Twitterpated…well, maybe.

I guess I’ll throw my hat into the already overfull ring of people who scratched their heads for months wondering about the value and function of Twitter, and then somehow took the leap to engage in the Twitterverse. Seems like a rite of passage, or perhaps a rite of absolution.

What is Twitter? Do you get it? Why would anyone want to use it? How do you use it? What are the applications in the classroom? These questions ran through my head for nearly a full year, until recently, I – like many others have recounted – took the Twitterplunge. I’ll try to provide a little insight into what finally kicked to put me over the edge.

The first time I encountered Twitter was nearly a year ago at the University of Mary Washington’s 2007 Faculty Academy – a wonderful event put on by the UMW folks at DoIT. At this conference I had the pleasure of seeing Alan Levine talk about Twitter and share some uses as well as his own head scratching journey to take the Twitterplunge…it seems everyone has that story. There was also a TwitterCamp set up for folks attending the UMW event where participants could tweet at each other and engage in some exchange…I watched in confusion. I continued to lurk – inconsistently – at the fringe of Twitter for several months…uncertain and already overwhelmed with more information streams than I could manage. Why did I need this…? I couldn’t answer the question…it continued to stew on the wayback burner.

The second significant encounter I had with Twitter was at the recent 2008 ELI Annual Conference, where Twitter was again featured prominently. The ELI folk had set up a TwitterCamp that could be “followed” by any participants, as well as others not attending the conference. Twitter became a medium of exchange – in the moment – that allowed people to comment and share thoughts on what they were experiencing and thinking about in sessions during the conference. This got my attention. There was an entire stream of ideas flowing among participants that was visible, informative and most importantly…generative. It was a valuable back channel of information and it was here I think I turned the corner on Twitter. I began to “follow” people on Twitter who I saw at the conference, and slowly over time began and continue to build a network.

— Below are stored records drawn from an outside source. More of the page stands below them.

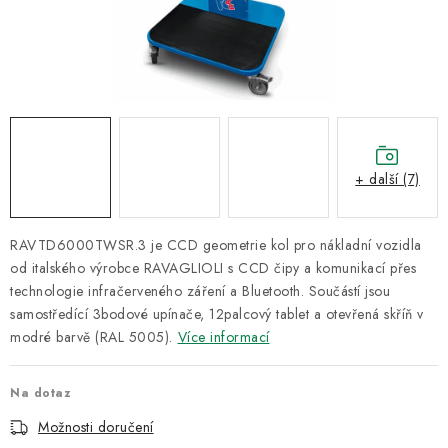
ODSÁVÁNÍ
TECHNICKÁ VÝUKA
BRZDY
MYCÍ STOLY
+ další (7)
BAZAR
RAVTD6000TWSR.3 je CCD geometrie kol pro nákladní vozidla
Úvod
O nás
Kariéra
Reference
Servis
Bazar
od italského výrobce RAVAGLIOLI s CCD čipy a komunikací přes
technologie infračerveného záření a Bluetooth. Součástí jsou
Blog
Doprava & platby
Kontakty
Moje objednávka
samostředící 3bodové upínače, 12palcový tablet a otevřená skříň v
Obchodní podmínky
Podmínky ochrany osobních údajů
modré barvě (RAL 5005).
Více informací
Na dotaz
Možnosti doručení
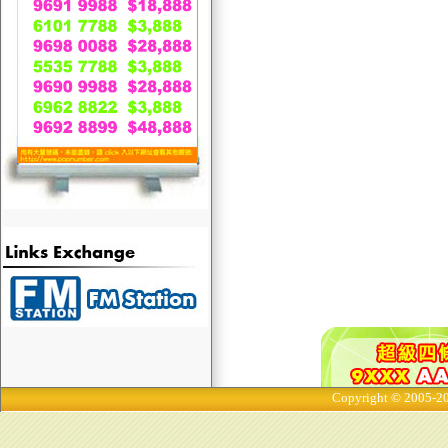
Copyright © 2005-20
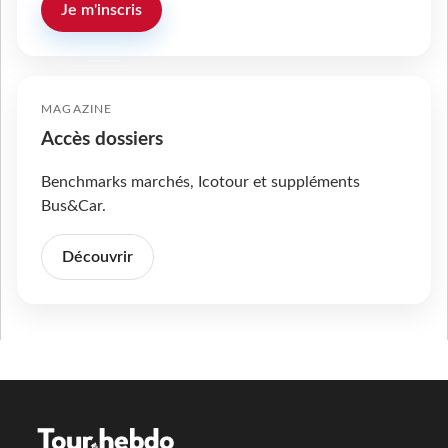
Je m'inscris
MAGAZINE
Accès dossiers
Benchmarks marchés, Icotour et suppléments
Bus&Car.
Découvrir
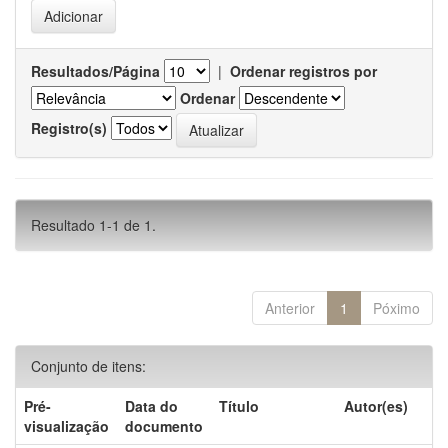
Resultados/Página
|
Ordenar registros por
Ordenar
Registro(s)
Resultado 1-1 de 1.
Anterior
1
Póximo
Conjunto de itens:
Pré-
Data do
Título
Autor(es)
visualização
documento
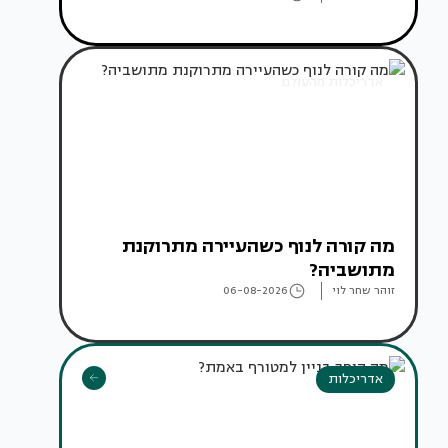
אדריכלות מהעולם
מה קורה לנוף כשהעיירה מתרוקנת
מתושביה?
זוהר שחר לוי
06-08-2026
אדריכלות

So what makes it worthwhile for me? Right now there are a few things:

1) I have come to see Twitter as a piece of a much larger conversation. Blogs, YouTube, podcasts…these are all part of a conversation I am attempting to participate in, and Twitter is an interesting complement.

2) Twitter somehow seems to let me learn and get to know a little bit more about the folks I follow. It builds a sense of connection, and for me represents a bit of community building.

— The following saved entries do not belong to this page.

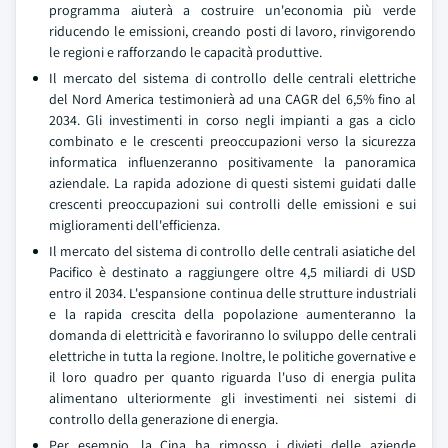
programma aiuterà a costruire un'economia più verde
riducendo le emissioni, creando posti di lavoro, rinvigorendo
le regioni e rafforzando le capacità produttive.
Il mercato del sistema di controllo delle centrali elettriche
del Nord America testimonierà ad una CAGR del 6,5% fino al
2034. Gli investimenti in corso negli impianti a gas a ciclo
combinato e le crescenti preoccupazioni verso la sicurezza
informatica influenzeranno positivamente la panoramica
aziendale. La rapida adozione di questi sistemi guidati dalle
crescenti preoccupazioni sui controlli delle emissioni e sui
miglioramenti dell'efficienza.
Il mercato del sistema di controllo delle centrali asiatiche del
Pacifico è destinato a raggiungere oltre 4,5 miliardi di USD
entro il 2034. L'espansione continua delle strutture industriali
e la rapida crescita della popolazione aumenteranno la
domanda di elettricità e favoriranno lo sviluppo delle centrali
elettriche in tutta la regione. Inoltre, le politiche governative e
il loro quadro per quanto riguarda l'uso di energia pulita
alimentano ulteriormente gli investimenti nei sistemi di
controllo della generazione di energia.
Per esempio, la Cina ha rimosso i divieti delle aziende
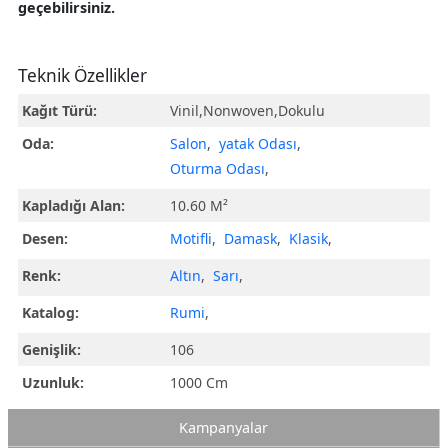
geçebilirsiniz.
Teknik Özellikler
Kağıt Türü:
Vinil,Nonwoven,Dokulu
Oda:
Salon
,
yatak Odası
,
Oturma Odası
,
Kapladığı Alan:
10.60 M²
Desen:
Motifli
,
Damask
,
Klasik
,
Renk:
Altın
,
Sarı
,
Katalog:
Rumi
,
Genişlik:
106
Uzunluk:
1000 Cm
Kampanyalar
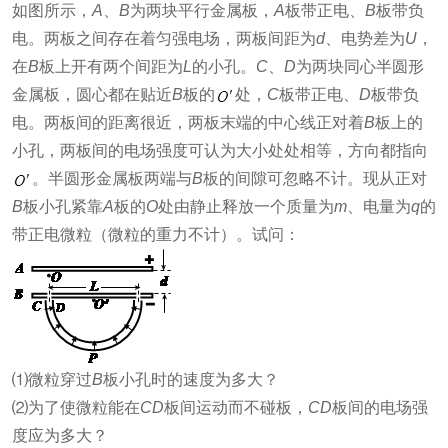
如图所示，
A
、
B
为两块平行金属板，
A
板带正电、
B
板带负
电。两板之间存在着匀强电场，两板间距为
d
、电势差为
U
，
在
B
板上开有两个间距为
L
的小孔。
C
、
D
为两块同心半圆形
金属板，圆心都在贴近
B
板的
处，
C
板带正电、
D
板带负
电。两板间的距离很近，两板末端的中心线正对着
B
板上的
小孔，两板间的电场强度可认为大小处处相等，方向都指向
。半圆形金属板两端与
B
板的间隙可忽略不计。现从正对
B
板小孔紧靠
A
板的
O
处由静止释放一个质量为
m
、电量为
q
的
带正电微粒（微粒的重力不计）。试问：
⑴微粒穿过
B
板小孔时的速度为多大？
⑵为了使微粒能在
CD
板间运动而不碰板，
CD
板间的电场强
度应为多大？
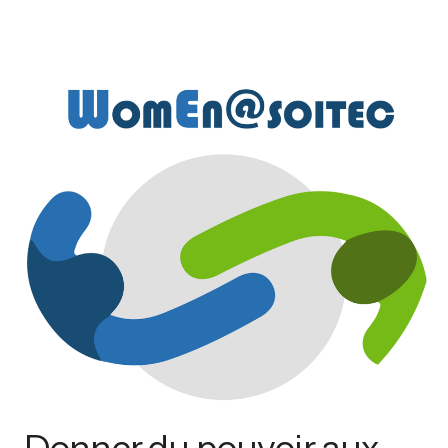
Donner du pouvoir aux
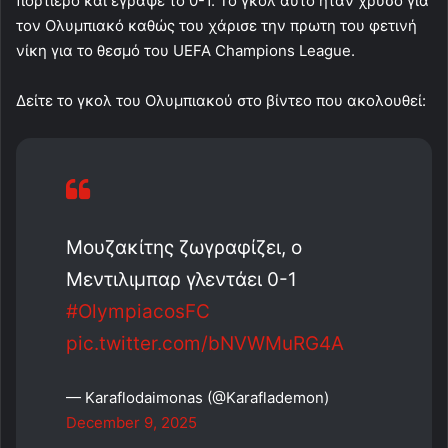
πορτιέρο και έγραψε το 0-1. Το γκολ αυτό ήταν χρυσό για
τον Ολυμπιακό καθώς του χάρισε την πρωτη του φετινή
νίκη για το θεσμό του UEFA Champions League.
Δείτε το γκολ του Ολυμπιακού στο βίντεο που ακολουθεί:
Μουζακίτης ζωγραφίζει, ο
Μεντιλιμπαρ γλεντάει 0-1
#OlympiacosFC
pic.twitter.com/bNVWMuRG4A
— Karaflodaimonas (@Karaflademon)
December 9, 2025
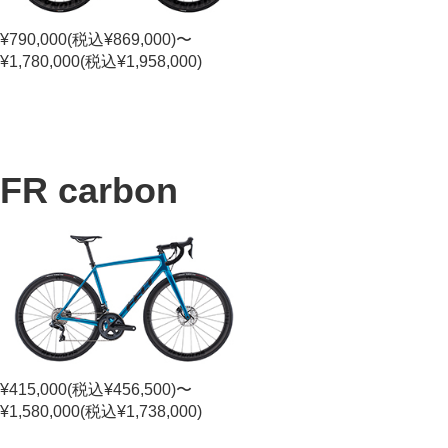
¥790,000(税込¥869,000)〜
¥1,780,000(税込¥1,958,000)
FR carbon
¥415,000(税込¥456,500)〜
¥1,580,000(税込¥1,738,000)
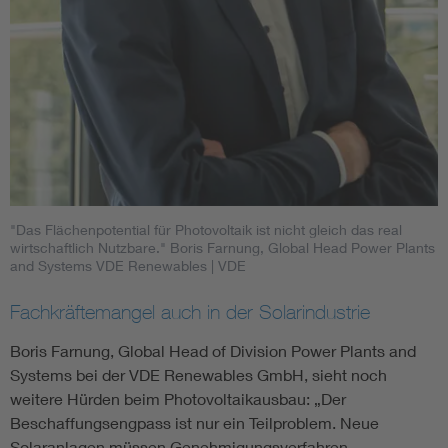
"Das Flächenpotential für Photovoltaik ist nicht gleich das real
wirtschaftlich Nutzbare." Boris Farnung, Global Head Power Plants
and Systems VDE Renewables
| VDE
Fachkräftemangel auch in der Solarindustrie
Boris Farnung, Global Head of Division Power Plants and
Systems bei der VDE Renewables GmbH, sieht noch
weitere Hürden beim Photovoltaikausbau: „Der
Beschaffungsengpass ist nur ein Teilproblem. Neue
Solaranlagen müssen Genehmigungsverfahren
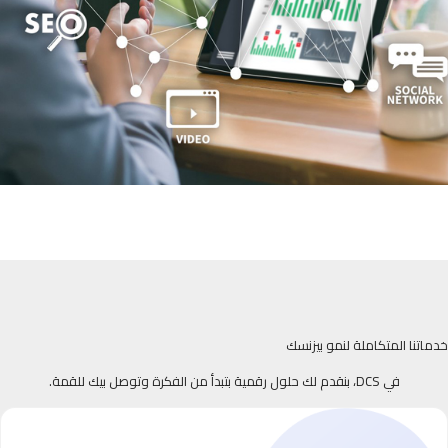
خدماتنا المتكاملة لنمو بيزنسك
في DCS، بنقدم لك حلول رقمية بتبدأ من الفكرة وتوصل بيك للقمة.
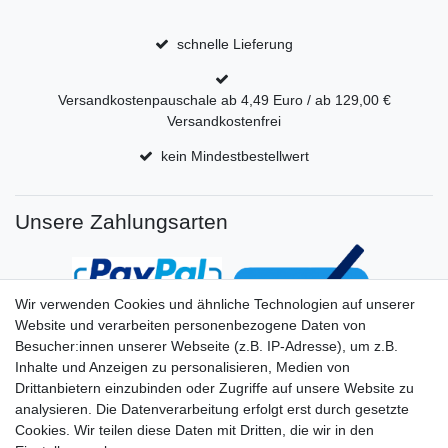
schnelle Lieferung
Versandkostenpauschale ab 4,49 Euro / ab 129,00 €
Versandkostenfrei
kein Mindestbestellwert
Unsere Zahlungsarten
Wir verwenden Cookies und ähnliche Technologien auf unserer
Website und verarbeiten personenbezogene Daten von
Besucher:innen unserer Webseite (z.B. IP-Adresse), um z.B.
Inhalte und Anzeigen zu personalisieren, Medien von
Drittanbietern einzubinden oder Zugriffe auf unsere Website zu
analysieren. Die Datenverarbeitung erfolgt erst durch gesetzte
Cookies. Wir teilen diese Daten mit Dritten, die wir in den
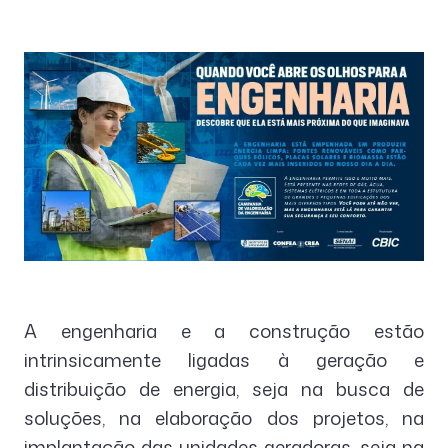
A engenharia e a construção estão
intrinsicamente ligadas à geração e
distribuição de energia, seja na busca de
soluções, na elaboração dos projetos, na
implantação das unidades geradoras, seja na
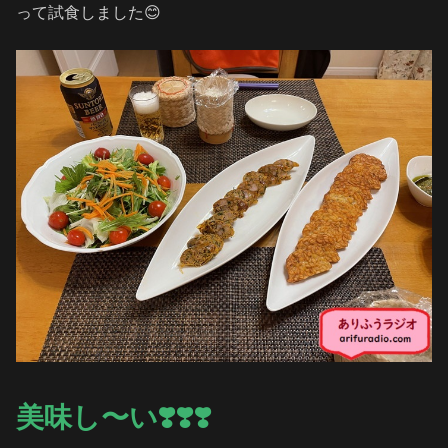
って試食しました😊
美味し〜い❣️❣️❣️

3) The network you build on Twitter becomes a resource to support learning and exchange.

4) It allows me to stay loosely connected to folks that I have a relationship with that I might not get to talk or communicate with as much as I’d like.

Yet Twitter still represents a very real challenge for me.

I am valuing the participation as a learning support and a process for connection. However, I’m still thinking that the adoption curve on this one is pretty wacky. Every faculty member I have introduced to Twitter, albeit casually and with hesitation, has rolled their eyes. “Twitter, cute! What do I need that time sucker for?” Perhaps they sense my own uncertainty. No matter how you slice it though, arrival at valuing participation in a networked community is something that takes time and belief that it will be a resource that can pay learning dividends in the future. Part of the challenge – seems to me – lies in creating a context or need where participation in the network becomes a necessity. Are we there yet?